Govt proposes to slap Rs10b taxes on salaried class

Gives Rs2b relief to PSX by taxing salaried class’ medical expenses

Shahbaz Rana June 14, 2021


The government has quietly proposed Rs10 billion taxes on salaried class by slapping income tax on their expenditures on medical treatment, various allowances and their savings in provident and pension funds.

In order to give effect to Rs10 billion taxes, the government has omitted a minimum of six clauses from the second schedule of the Income Tax Ordinance through the Finance Bill 2021 that it laid before parliament on Friday.

But Finance Minister Shaukat Tarin told The Express Tribune on Sunday that he has asked the Federal Board of Revenue to reconsider the budget proposals affecting the salaried class. The reply of the FBR Chairman Asim Ahmed was awaited till the filing of the story.

The finance minister had vowed that he would protect the salaried people from the tax burden and refused to accept the International Monetary Fund’s (IMF) condition to change the slab rates for the salaried class. However, the salaried class has been hit by the decision of taxing their allowances and savings. While speaking at the launching ceremony of the Economic Survey, Tarin had said that the IMF demanded to slap Rs150 billion taxes on the salaried class.

It seems that the FBR’s top hierarchy has not taken the finance minister into full confidence before proposing legal changes.

The government has already withdrawn Rs100 billion worth of taxes that it wanted to collect from the next fiscal year by introducing taxes on use of cellular networks and internet data.

The Finance Bill 2021 showed that the government omitted Clause 139 of the Ordinance that deals with giving exemptions on employees’ medical reimbursement. This has been done to generate Rs1.82 billion revenue.

The Rs1.8 billion revenue impact is lower than Rs2 billion revenue loss that the government would sustain due to proposed reduction in the capital gains tax (CGT) on trade of securities at the stock market. The government has reduced the CGT rate from 15% to 12.5%.

“The benefit represented by free provision to the employee of medical treatment or hospitalization or both by an employer or the reimbursement received by the employee of the medical charges or hospital charges or both paid by him, where such provision or reimbursement is in accordance with the terms of employment: any medical allowance received by an employee not exceeding 10% of the basic salary of the employee if free medical treatment or hospitalization or reimbursement of medical or hospitalization charges is not provided for in the terms of employment,” Clause 139 that has been proposed to be omitted reads.

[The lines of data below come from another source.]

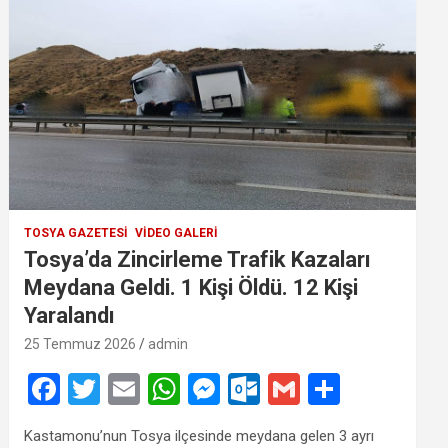
TOSYA GAZETESI
VIDEO GALERI
Tosya’da Zincirleme Trafik Kazaları
Meydana Geldi. 1 Kişi Öldü. 12 Kişi
Yaralandı
25 Temmuz 2026
admin
F
T
E
W
M
O
G
S
a
wi
m
h
es
ut
m
h
Kastamonu’nun Tosya ilçesinde meydana gelen 3 ayrı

“The only benefit of medical reimbursement or free medical facility left with salaried class is intended to be withdrawn by the federal government,” Dr Ikramul Haq, Pakistan’s renowned tax expert, said.

Haq said that without increasing slab rates, the government has tacitly increased tax burden of 57%, in case an employee received major medical treatment like heart surgery.

The government has also withdrawn income tax exemption that is available to Pakistani seafarer, working on Pakistan flag vessels for 183 days or more during a tax year to collect additional Rs67 million revenue.
In a bid to generate Rs7 billion additional revenue from the salaried persons, the government has slapped 10% tax on provident fund contributions exceeding Rs500,000.

The profit on debt exceeding Rs500,000 shall be chargeable to tax @ 10% as a separate block of income and the person making payment shall deduct tax at the said rate.

Similarly, the receipts from the provident funds above Rs500,000 have also been taxed at the rate of 10% as separate block of income.

The government has also proposed an amendment in Clause 23C of the second schedule to tax the pension funds for the sake of Rs148 million. “The profit on debt (from pension funds) shall be chargeable to tax at the rate of 10% as separate block of income.”

To recover another Rs1 billion from the salaried people, the government has proposed to omit Clause 39 from the second schedule to take special allowances of the employees, except entertainment and conveyance allowances.

Any income of a newspaper employee representing Local Travelling Allowance paid in accordance with the decision of the Third Wage Board for Newspaper Employees constituted under the Newspaper Employees (Conditions of Service) Act, 1973 will also be taxed.

The government has omitted Clause (53A) to tax free or subsidised food provided by hotels and restaurants to its employees during duty hours; free or subsidised education provided by an educational institution to the children of its employees; free or subsidised medical treatment provided by a hospital or a clinic to its employees.

This measure will generate Rs135 million annually.